Oh right! That makes sense! Thanks!
I produce quite a lot of whey in my kitchen, so I am interested in recipes that allow me to make use of it (after I make ricotta). I will certainly try making this salsa.
Whey leftover from cheesemaking can be used for lacto-fermenting vegetables, depending on the culture used. The whey can be frozen and used in baking, and makes for a great stock or soup base — I still remember a delicious potato leek soup that was make with whey!

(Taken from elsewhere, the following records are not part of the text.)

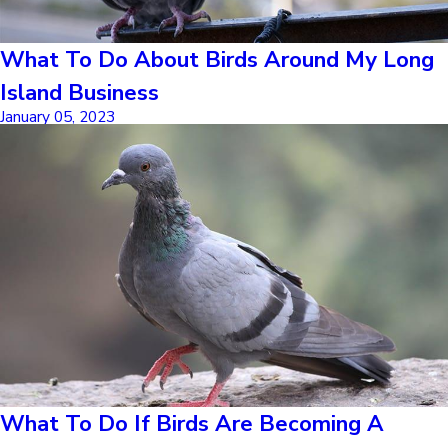
What To Do About Birds Around My Long
Island Business
January 05, 2023
What To Do If Birds Are Becoming A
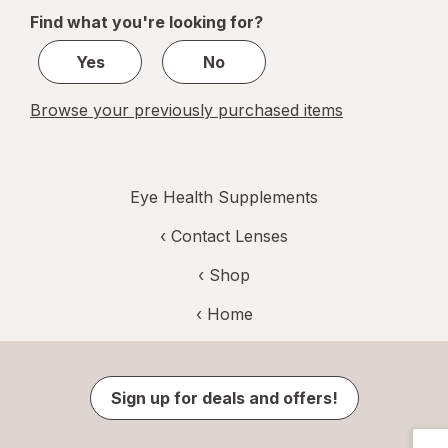
of
Find what you're looking for?
1
Yes
No
Browse your previously purchased items
Eye Health Supplements
‹
Contact Lenses
‹ Shop
‹ Home
Sign up for deals and offers!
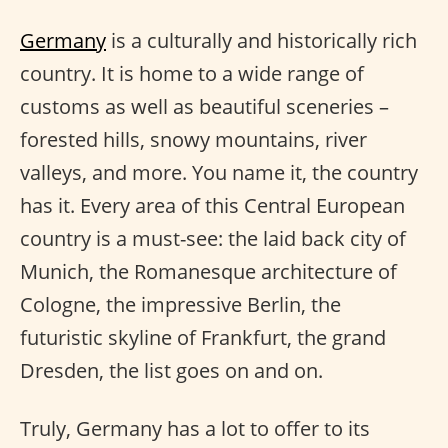
Germany
is a culturally and historically rich
country. It is home to a wide range of
customs as well as beautiful sceneries –
forested hills, snowy mountains, river
valleys, and more. You name it, the country
has it. Every area of this Central European
country is a must-see: the laid back city of
Munich, the Romanesque architecture of
Cologne, the impressive Berlin, the
futuristic skyline of Frankfurt, the grand
Dresden, the list goes on and on.
Truly, Germany has a lot to offer to its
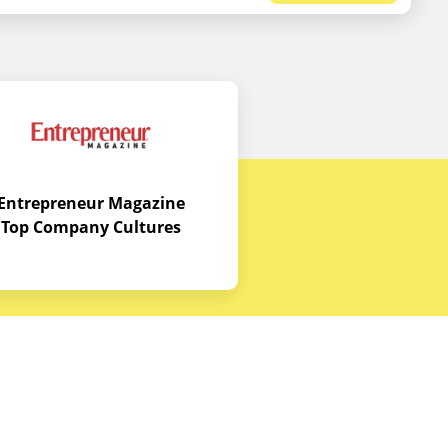
Entrepreneur Magazine
Top Company Cultures
Contact Us
Office - 1968 S. Coast Hwy, Laguna
Beach, CA 92651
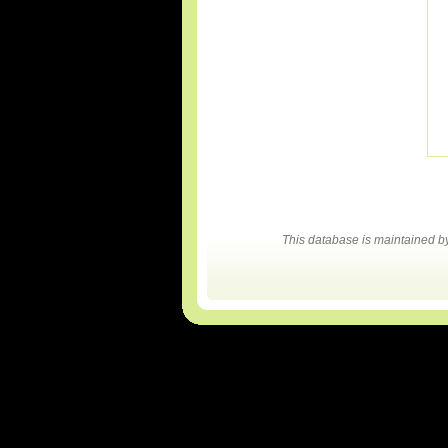
This database is maintained 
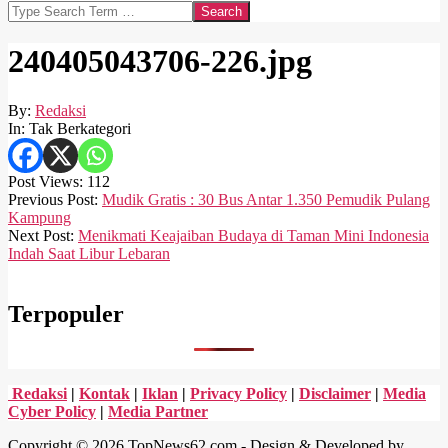
Search
240405043706-226.jpg
By:
Redaksi
In:
Tak Berkategori
Post Views:
112
2024-
Previous Post:
Mudik Gratis : 30 Bus Antar 1.350 Pemudik Pulang
04-
Kampung
05
Next Post:
Menikmati Keajaiban Budaya di Taman Mini Indonesia
Indah Saat Libur Lebaran
Terpopuler
Redaksi
|
Kontak
|
Iklan
|
Privacy Policy
|
Disclaimer
|
Media
Cyber Policy
|
Media Partner
Copyright © 2026 TopNews62.com - Design & Developed by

I made this salsa yesterday (thanks so much for posting it!) and I added 2 Tbsp of salt. A few hours later, as I was finishing a container of yogurt, I decided to add the whey to my salsa (about 2 Tbsp.). After I added it, I realized that the date on the yogurt was September 15th. This morning the salsa is a bit cloudy, whereas yesterday it looked so bright and delicious! Do you think I have ruined it? Thanks for your help, Colleen
Hi Colleen, thanks for your great question! Usually you want to avoid introducing oxygen once the salsa is jarred up and sealed, though tt sounds like you added the whey early enough that the salsa should be fine. The salt ensures an inhospitable environment for bad bacteria (food spoilers) until the good bacteria (lactobacillus) can take over. Some milk solids may have been introduced to the salsa when you added the whey, next time make sure to the whey is clear. Give it at least 2 days, maybe an extra day, avoid opening the jar until the ferment is done, and then reassess. If there’s any mold or off odors, discard and start over. You can think of it like pancakes, the first one is always the test one!
The pantry you guys must have. Please post a picture! I want to see and admire and harmlessly covet.
Will show you mine if you show me yours ;)
hi! I made this a week ago without whey and it was just insanely, inedibly salty. Do I really have to use twice as much salt to make it without whey? thanks
Hi Kate, I’m sorry your salsa didn’t turn out as expected! The salt is there to keep the bad bacteria at bay until the good ones take over. Measuring salt by volume vs. weight is always tricky since a tablespoon of fine table salt is going to be more than the same measure of larger crystals. That being said, fermentation can vary and you may have to adjust the amount of salt if you’re using finer grained salt. Hope this helps!